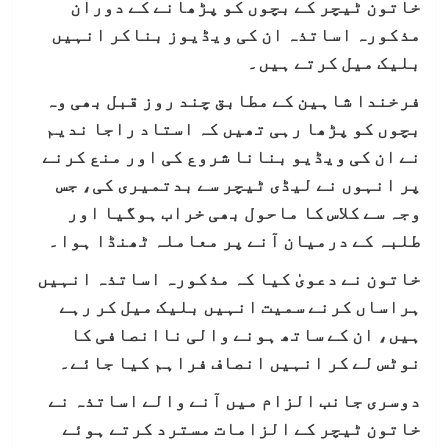
خاتون ٹیچر کے بچوں کو پڑھانے کے دوران
مذکورہ اساتذہ ان کی ویڈیوز بناکر انہیں
بلیک میل کرتے ہیں۔
فرخندا شاہین کے مطابق چند روز قبل بھی وہ
بچوں کو پڑھا رہی تھیں کہ استاد راجا ندیم
نے ان کی ویڈیو بنانا شروع کی اور منع کرنے
پر انہوں نے لیڈی ٹیچر سے بدتمیری کی، جس
وجہ سے کلاس کا ماحول بھی خراب ہوگیا اور
طلبہ کے درمیان آنے پر معاملہ ٹھنڈا ہوا۔
خاتون نے دعویٰ کیا کہ مذکورہ اساتذہ انہیں
ہراساں کرنے سمیت انہیں بلیک میل کر رہے
ہیں، ان کے ساتھ ہونے والی ناانصافی کا
نوٹس لے کر انہیں انصاف فراہم کیا جائے۔
دوسری جانب الزام میں آنے والے اساتذہ نے
خاتون ٹیچر کے الزامات مسترد کرتے ہوئے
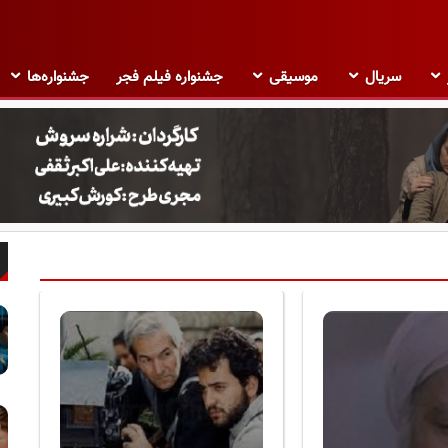
سریال
موسیقی
جشنواره فیلم فجر
جشنواره‌ها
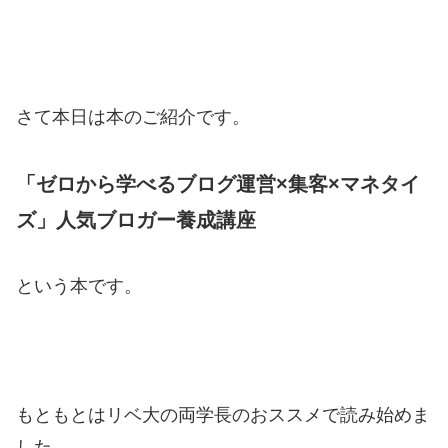
さて本日は本のご紹介です。
「ゼロから学べるブログ運営×集客×マネタイ
ズ」人気ブロガー養成講座
という本です。
もともとはリベ大の両学長のおススメで読み始めま
した。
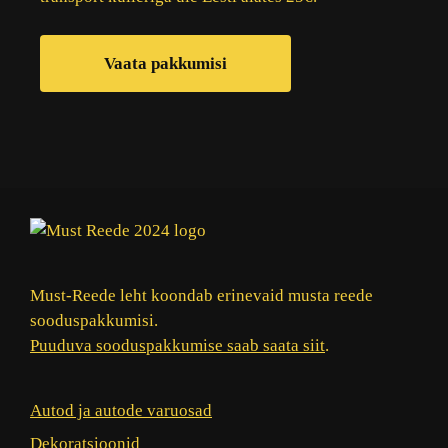
Vaata pakkumisi
Must-Reede leht koondab erinevaid musta reede
sooduspakkumisi.
Puuduva sooduspakkumise saab saata siit
.
Autod ja autode varuosad
Dekoratsioonid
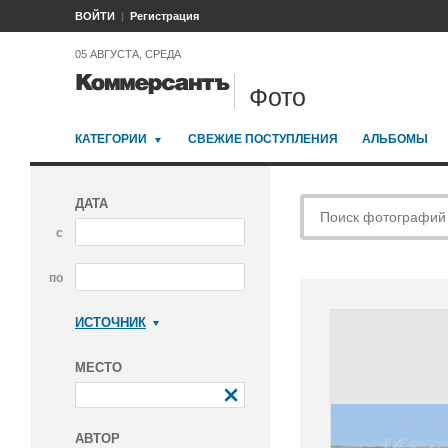
ВОЙТИ
Регистрация
05 АВГУСТА, СРЕДА
Фото
КАТЕГОРИИ
СВЕЖИЕ ПОСТУПЛЕНИЯ
АЛЬБОМЫ
ДАТА
с
по
ИСТОЧНИК
Коммерсантъ
МЕСТО
АВТОР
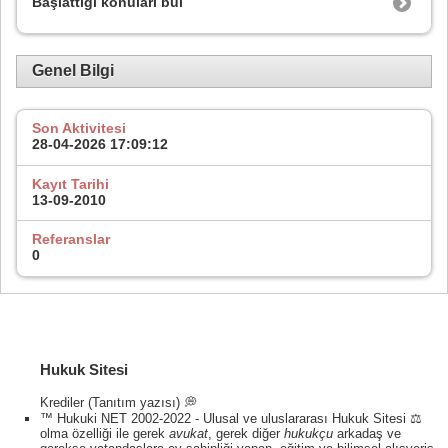
Başlattığı konuları bul
Genel Bilgi
Son Aktivitesi
28-04-2026
17:09:12
Kayıt Tarihi
13-09-2010
Referanslar
0
Hukuk Sitesi
Krediler (Tanıtım yazısı) 💭
™ Hukuki NET 2002-2022 - Ulusal ve uluslararası Hukuk Sitesi ⚖️
olma özelliği ile gerek
avukat
, gerek diğer
hukukçu
arkadaş ve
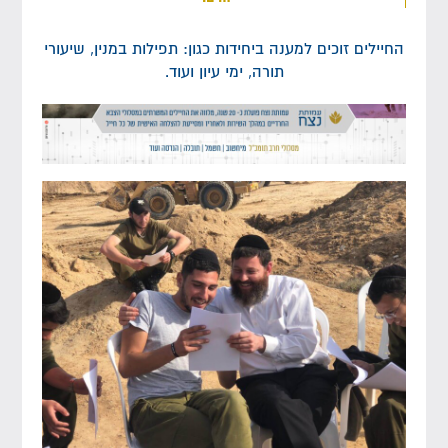
החיילים זוכים למענה ביחידות כגון: תפילות במנין, שיעורי
תורה, ימי עיון ועוד.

» **INSTRUCTION**
Only output the lines from the one with "החיילים זוכים למענה" through the end of the entries above, exactly as they are.

» **COMPLETED EXERCISE**
החיילים זוכים למענה ביחידות כגון: תפילות במנין, שיעורי
תורה, ימי עיון ועוד.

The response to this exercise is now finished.